STUDY QUESTIONS
1 > Do the following statements agree with the tour staging text? Answer yes or no for each and quote the words that decide it.
(a) The tour uses a circular stage.
(b) The Leyard LED screen covers 650 sq m.
(c) Universal Pixels provided 14 crew members.
2 > Can you write out the tour staging text from "Jeremy Lloyd, co-director" to "2c media servers.", word for word?

EXERCISE TEXT

────────────────

Instead of the circular stage shape traditionally associated with in-the-round shows, the tour features a cross-shaped stage, which is mirrored by a 12-surface LED cross suspended above it. As well as creating a striking visual spectacle, this configuration ensures that the audiences have a great view of the video content wherever they are seated.

Jeremy Lloyd, co-director of technical production practice, Wonder Works, says: “With the screen, audio and lighting suspended from the roof, this heavy rig required a lot of advance planning. The 650 sq m Leyard LED screen was chosen because it is lightweight enough to reduce the overall rigging load, while staying true to the overall design concept. The result is a truly immersive 360° canvas for Roger Waters’ outspoken storytelling.”

The LED was driven by Colorlight Z6 Pro 4k processing, which the content and camera effects fed via four disguise gx 2c media servers.

Video director Icarus Wilson-Wright, who first worked with Pink Floyd legend Roger Waters in 2008, came back on board for this tour. “It’s not just a rock ’n’ roll show with big video screens,” he says. “This is unlike anything I’ve ever had the pleasure to work on. I describe it as an integrated piece of art for a musical artist – it truly is an incredible show to look at.”

Production manager Chris Kansy says: “We are loving the build speed, resilience and performance of the Leyard LED product, which has been custom built by Universal Pixels. We go through our days confident that the product will produce what we need to deliver – and at the highest production level.”

As well as the screens and servers, Universal Pixels has provided a camera package consisting of 4K 2ME Ross Carbonite Ultra with four Sony HDC4300s (three XJ90 lenses and one HJ14), and two Panasonic AWUE150KPJ PTZ cameras with Ereca Topas 4k optical transmission modules on custom automated masts by Kinetic Lights.

Universal Pixels also provided a 10-station custom-built backline monitoring package and 14 crew members. Project manager Mark Strange says: “It was rewarding to finally see this tour come to fruition. With the two-year Covid-enforced delay and many hours of advancing across Zoom, the final result of how this video-centric show looks is phenomenal.”

Wilson-Right spent five days at the Universal Pixels warehouse before the tour headed out. “It’s reassuring to have Universal Pixels around to help with some of the more technically challenging moments that can crop up on a complex project of this scale,” he says. “They are very good at problem solving and finding a solution to whatever’s happening with the video. And they always ensure that the equipment you’re receiving is perfectly prepped and maintained.”

────────────────

PROVIDED RECORDS
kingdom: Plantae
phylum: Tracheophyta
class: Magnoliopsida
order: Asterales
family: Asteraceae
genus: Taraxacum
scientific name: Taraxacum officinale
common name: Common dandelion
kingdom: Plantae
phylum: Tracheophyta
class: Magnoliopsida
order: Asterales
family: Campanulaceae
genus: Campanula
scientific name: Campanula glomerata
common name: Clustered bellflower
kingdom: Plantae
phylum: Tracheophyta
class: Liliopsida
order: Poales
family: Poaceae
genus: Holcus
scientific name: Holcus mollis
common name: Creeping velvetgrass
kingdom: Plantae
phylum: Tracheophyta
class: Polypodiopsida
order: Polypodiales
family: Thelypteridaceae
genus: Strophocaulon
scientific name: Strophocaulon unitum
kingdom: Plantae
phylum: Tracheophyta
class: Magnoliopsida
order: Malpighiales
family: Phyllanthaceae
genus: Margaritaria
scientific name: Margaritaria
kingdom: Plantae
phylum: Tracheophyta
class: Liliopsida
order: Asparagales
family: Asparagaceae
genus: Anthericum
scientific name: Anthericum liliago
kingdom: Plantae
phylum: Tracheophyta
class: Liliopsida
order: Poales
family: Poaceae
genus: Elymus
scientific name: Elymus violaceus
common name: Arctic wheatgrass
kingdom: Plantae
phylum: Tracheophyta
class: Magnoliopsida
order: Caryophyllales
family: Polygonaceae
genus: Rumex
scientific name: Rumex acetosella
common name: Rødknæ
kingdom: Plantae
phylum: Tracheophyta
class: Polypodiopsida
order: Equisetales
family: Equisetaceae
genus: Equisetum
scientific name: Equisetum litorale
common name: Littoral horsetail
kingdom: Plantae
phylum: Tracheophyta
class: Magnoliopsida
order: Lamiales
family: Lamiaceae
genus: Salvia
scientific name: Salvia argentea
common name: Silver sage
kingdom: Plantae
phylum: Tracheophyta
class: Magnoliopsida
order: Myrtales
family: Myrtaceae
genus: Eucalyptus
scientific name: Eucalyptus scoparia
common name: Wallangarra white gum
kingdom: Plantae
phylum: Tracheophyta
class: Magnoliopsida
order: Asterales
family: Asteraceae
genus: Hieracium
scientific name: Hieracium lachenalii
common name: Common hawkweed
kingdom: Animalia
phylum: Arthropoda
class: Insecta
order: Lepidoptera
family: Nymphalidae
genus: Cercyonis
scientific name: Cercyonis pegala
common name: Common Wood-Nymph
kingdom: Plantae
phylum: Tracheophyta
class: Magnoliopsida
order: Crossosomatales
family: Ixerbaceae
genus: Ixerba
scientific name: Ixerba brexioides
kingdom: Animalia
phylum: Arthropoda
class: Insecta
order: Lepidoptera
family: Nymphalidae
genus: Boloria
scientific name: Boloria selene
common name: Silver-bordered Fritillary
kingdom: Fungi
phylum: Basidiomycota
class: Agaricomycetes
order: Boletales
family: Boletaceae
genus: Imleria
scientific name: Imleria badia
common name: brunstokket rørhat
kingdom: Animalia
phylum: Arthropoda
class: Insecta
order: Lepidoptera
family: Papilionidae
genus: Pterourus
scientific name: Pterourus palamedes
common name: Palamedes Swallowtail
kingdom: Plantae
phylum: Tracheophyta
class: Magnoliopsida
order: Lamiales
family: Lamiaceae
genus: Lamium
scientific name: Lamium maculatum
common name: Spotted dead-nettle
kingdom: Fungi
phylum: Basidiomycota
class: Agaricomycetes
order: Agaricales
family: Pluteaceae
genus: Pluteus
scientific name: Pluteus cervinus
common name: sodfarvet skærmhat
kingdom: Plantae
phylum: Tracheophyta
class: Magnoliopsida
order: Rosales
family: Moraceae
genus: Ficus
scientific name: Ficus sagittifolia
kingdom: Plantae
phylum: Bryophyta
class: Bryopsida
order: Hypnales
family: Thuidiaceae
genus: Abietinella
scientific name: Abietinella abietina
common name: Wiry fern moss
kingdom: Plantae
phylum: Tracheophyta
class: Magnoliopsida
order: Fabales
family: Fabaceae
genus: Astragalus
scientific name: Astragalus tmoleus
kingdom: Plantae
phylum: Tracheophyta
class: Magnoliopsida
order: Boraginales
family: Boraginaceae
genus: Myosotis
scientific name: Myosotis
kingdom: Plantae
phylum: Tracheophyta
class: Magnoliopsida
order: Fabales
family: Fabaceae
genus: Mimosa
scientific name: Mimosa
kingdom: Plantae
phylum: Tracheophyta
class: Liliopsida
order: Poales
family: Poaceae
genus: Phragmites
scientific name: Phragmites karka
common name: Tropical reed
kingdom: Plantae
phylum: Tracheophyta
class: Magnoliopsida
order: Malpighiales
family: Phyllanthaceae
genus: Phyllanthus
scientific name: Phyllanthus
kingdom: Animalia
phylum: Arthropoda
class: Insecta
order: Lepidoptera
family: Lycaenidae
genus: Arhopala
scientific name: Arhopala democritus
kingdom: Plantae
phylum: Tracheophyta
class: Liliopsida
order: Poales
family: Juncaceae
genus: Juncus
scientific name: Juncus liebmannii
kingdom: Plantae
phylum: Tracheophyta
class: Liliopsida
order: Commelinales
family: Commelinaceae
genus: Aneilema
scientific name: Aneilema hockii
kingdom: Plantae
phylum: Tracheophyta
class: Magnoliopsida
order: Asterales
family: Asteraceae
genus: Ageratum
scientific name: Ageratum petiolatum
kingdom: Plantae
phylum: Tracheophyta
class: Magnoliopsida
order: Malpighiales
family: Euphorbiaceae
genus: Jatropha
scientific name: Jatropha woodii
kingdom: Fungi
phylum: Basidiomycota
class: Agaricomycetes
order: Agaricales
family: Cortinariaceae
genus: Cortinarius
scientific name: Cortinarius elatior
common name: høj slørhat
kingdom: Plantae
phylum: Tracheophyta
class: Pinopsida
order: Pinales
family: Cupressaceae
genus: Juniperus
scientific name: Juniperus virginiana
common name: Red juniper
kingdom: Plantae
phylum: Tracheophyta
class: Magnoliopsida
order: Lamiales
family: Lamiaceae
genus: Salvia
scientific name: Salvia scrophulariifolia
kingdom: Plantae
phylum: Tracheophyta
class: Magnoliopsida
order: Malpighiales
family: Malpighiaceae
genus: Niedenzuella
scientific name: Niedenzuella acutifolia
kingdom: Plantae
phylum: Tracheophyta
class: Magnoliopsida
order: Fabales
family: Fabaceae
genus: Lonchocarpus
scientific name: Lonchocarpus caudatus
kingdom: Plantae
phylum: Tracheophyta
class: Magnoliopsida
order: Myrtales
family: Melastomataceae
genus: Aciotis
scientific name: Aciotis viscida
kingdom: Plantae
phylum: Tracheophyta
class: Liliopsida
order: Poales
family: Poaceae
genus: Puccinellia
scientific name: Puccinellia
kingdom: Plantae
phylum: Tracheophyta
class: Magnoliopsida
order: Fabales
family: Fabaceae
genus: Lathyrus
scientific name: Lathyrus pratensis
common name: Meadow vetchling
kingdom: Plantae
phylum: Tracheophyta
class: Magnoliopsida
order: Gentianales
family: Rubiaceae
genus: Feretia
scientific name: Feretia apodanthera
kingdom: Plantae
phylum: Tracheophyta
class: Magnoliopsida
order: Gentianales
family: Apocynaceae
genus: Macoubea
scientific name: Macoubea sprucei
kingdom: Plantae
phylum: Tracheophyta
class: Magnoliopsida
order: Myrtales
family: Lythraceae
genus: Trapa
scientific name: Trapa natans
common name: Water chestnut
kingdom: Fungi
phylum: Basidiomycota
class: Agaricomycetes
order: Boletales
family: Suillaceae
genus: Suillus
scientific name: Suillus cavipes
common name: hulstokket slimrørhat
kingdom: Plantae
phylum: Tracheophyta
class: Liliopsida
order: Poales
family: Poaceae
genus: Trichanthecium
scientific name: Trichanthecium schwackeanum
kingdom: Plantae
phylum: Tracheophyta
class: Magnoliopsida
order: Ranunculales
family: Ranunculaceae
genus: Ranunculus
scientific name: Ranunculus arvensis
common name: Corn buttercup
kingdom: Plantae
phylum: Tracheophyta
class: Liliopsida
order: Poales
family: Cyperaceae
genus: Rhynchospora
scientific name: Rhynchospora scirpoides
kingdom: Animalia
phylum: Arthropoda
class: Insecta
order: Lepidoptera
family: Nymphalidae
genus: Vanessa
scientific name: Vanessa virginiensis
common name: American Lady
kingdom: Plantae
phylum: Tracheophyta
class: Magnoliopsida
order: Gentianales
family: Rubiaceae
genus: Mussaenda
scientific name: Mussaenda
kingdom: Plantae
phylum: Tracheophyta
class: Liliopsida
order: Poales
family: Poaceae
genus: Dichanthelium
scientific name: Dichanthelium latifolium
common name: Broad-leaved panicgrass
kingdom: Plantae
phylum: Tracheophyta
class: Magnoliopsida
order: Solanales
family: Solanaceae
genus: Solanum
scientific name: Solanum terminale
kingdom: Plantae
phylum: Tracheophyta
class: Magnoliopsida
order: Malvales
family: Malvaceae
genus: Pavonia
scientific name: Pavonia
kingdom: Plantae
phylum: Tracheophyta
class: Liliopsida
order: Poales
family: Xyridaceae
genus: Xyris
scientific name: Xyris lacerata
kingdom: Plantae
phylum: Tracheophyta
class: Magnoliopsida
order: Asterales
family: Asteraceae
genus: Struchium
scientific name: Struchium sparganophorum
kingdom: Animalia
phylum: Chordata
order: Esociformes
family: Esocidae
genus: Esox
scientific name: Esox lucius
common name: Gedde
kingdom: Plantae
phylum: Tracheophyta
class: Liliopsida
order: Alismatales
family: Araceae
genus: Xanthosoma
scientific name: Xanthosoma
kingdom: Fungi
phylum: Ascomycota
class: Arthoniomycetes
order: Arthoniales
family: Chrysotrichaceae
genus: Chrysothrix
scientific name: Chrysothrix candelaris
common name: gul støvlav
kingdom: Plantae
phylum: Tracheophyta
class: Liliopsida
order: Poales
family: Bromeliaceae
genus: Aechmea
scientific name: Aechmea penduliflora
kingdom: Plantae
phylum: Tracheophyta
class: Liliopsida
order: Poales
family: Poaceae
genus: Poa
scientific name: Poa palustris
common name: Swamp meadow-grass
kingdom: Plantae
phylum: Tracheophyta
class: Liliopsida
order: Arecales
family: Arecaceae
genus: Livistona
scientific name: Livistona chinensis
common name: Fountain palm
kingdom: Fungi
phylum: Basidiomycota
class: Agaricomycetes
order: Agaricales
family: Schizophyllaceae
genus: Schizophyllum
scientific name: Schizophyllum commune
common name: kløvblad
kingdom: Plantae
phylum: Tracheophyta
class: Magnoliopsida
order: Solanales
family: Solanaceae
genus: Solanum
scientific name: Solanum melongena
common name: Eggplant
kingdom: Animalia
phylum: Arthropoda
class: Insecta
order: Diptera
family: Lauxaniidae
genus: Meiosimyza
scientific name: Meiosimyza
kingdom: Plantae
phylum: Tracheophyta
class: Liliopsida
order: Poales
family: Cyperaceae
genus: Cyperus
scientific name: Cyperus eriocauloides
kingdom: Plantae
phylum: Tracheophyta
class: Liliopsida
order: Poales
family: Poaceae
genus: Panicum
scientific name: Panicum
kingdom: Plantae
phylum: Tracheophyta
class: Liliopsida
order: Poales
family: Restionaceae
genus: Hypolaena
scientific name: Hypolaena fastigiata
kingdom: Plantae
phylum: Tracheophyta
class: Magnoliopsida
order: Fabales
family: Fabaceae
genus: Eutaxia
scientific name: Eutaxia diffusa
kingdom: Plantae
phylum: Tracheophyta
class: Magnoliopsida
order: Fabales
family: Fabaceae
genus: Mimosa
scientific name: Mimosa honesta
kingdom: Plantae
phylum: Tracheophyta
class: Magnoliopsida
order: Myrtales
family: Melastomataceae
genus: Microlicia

────────────────

SOLUTIONS FOR EACH TASK
1 >
(a) No: "Instead of the circular stage shape traditionally associated with in-the-round shows, the tour features a cross-shaped stage"
(b) Yes: "The 650 sq m Leyard LED screen was chosen"
(c) Yes: "a 10-station custom-built backline monitoring package and 14 crew members"

2 >
Jeremy Lloyd, co-director of technical production practice, Wonder Works, says: “With the screen, audio and lighting suspended from the roof, this heavy rig required a lot of advance planning. The 650 sq m Leyard LED screen was chosen because it is lightweight enough to reduce the overall rigging load, while staying true to the overall design concept. The result is a truly immersive 360° canvas for Roger Waters’ outspoken storytelling.”

The LED was driven by Colorlight Z6 Pro 4k processing, which the content and camera effects fed via four disguise gx 2c media servers.